In diesem Moment wurde der Bau von weit über 200.000 Wohnungen gestoppt. In diesem Moment wurden Planungen in einem Ausmaß, das wir bis heute nicht beziffern können, irrelevant. 600 Millionen Euro bereits bezahlte Planungskosten wurden in diesem Moment unwiederbringlich vernichtet. Das sagen Experten. Zum Beispiel berichtet ein Unternehmer: „Bis zum 23. Januar hatte ich ein tolles Grundstück mit einem tollen Projekt, heute habe ich ein teures Grundstück mit einer wertlosen Planung, die mich 150.000 Euro gekostet hat.“ Das Unternehmen ist übrigens jetzt in Kurzarbeit.
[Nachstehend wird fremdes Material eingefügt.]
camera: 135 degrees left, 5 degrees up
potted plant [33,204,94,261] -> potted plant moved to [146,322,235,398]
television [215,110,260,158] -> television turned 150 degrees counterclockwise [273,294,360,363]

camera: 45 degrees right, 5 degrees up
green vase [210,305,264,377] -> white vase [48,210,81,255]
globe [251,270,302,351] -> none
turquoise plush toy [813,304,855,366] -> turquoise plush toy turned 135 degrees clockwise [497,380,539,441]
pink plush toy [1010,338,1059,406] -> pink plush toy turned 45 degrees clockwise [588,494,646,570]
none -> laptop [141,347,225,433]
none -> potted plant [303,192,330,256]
Mir persönlich tut eine ganz andere Zahl weh: 200.000 nicht gebaute Wohnungen bedeuten bei der statistischen Durchschnittsbelegung der Wohnungen rund 500.000 Bürger, die nun noch schwerer eine Wohnung finden. Denn Wohnraum ist knapp, wie alle wissen. Dazu kommt, das Unternehmen, Investoren, Bauträger akut in der Existenz gefährdet sind, weil ihre Projekte nun nicht realisiert werden oder aufwändig umgeplant werden müssen. Herzlichen Dank an dieser Stelle an die Ampelregierung.
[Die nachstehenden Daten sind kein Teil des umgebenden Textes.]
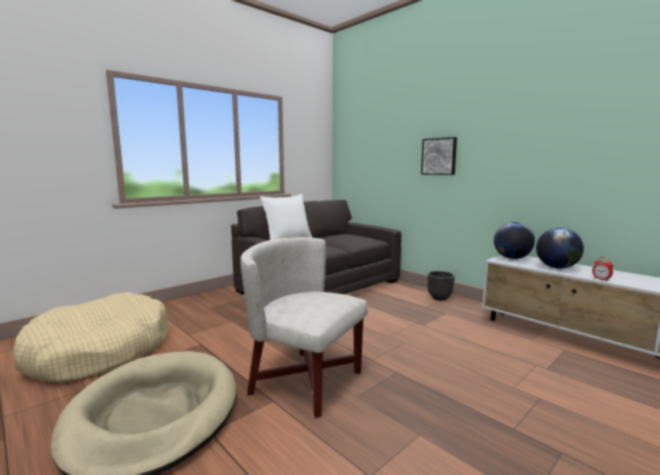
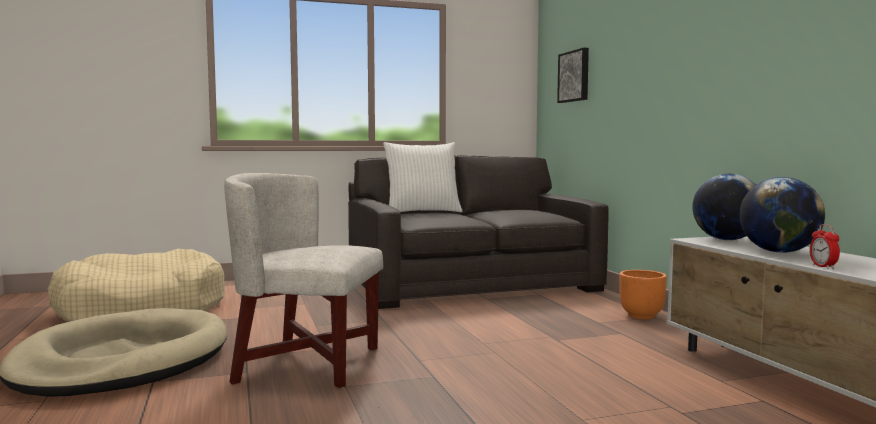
camera: 25 degrees right, 5 degrees down
white armchair [240,237,368,418] -> white armchair turned 45 degrees counterclockwise [224,173,383,388]
picture [421,137,457,175] -> picture moved to [557,48,589,103]
black planter [427,271,455,301] -> orange planter [619,270,667,319]

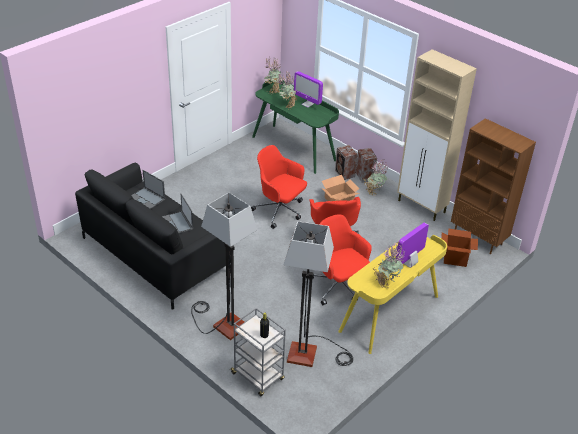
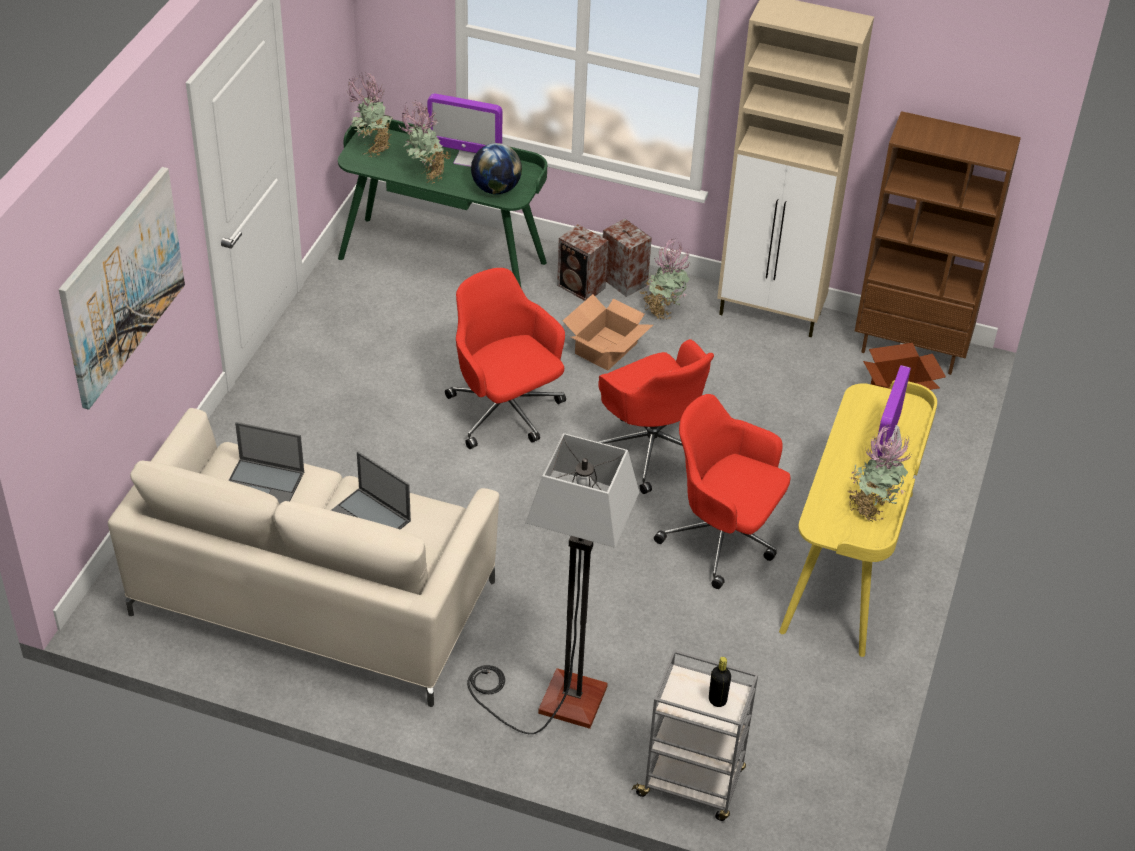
camera: 25 degrees left, 5 degrees up
black sofa [75,163,231,310] -> beige sofa [108,408,499,707]
red office chair [251,145,307,229] -> red office chair turned 45 degrees clockwise [445,268,566,449]
floor lamp [283,221,353,367] -> none
none -> picture [59,167,185,410]
none -> globe [471,143,522,194]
Wo ist die Hilfe geblieben?

Es ist noch kein Jahr her, dass wir alle voller Entsetzen ins Ahrtal geschaut und uns gefragt haben, wie so eine Naturkatastrophe mitten in Deutschland entstehen kann. Politiker sind ins Krisengebiet gefahren, haben Reden gehalten, sich fotografieren lassen und so manches Mal sogar angesichts der Betroffenheit gelacht haben. Viele Millionen von Euros wurden als Hilfe versprochen. Es sollte sofort und schnell geholfen werden. Wenn man sich heute mit den betroffenen Menschen unterhält, erfährt man, dass sie allein gelassen werden. Schnelle, unbürokratische Hilfe geht anders.

Ärmel hochkrempeln

Ich würde mal sagen, dass die ersten Monate des Jahres 2022 mehr an Herausforderungen und Problemen gebracht haben als die 5 Jahre zuvor. Dazu kommt, dass die Gesellschaft gespalten ist. Wir reden nicht mehr miteinander, wir tauschen uns nicht mehr aus und sind immer weniger bereit, Gegenargumente anzunehmen und einfach mal im Raum stehen zu lassen. Aber genau das müssen wir jetzt wieder lernen, um als Gemeinschaft die Herausforderungen zu bewältigen. Ärmel hochkrempeln und uns am Riemen reißen. Mut und Zuversicht aufbauen und an die Arbeit gehen. Es gibt so viel zu tun!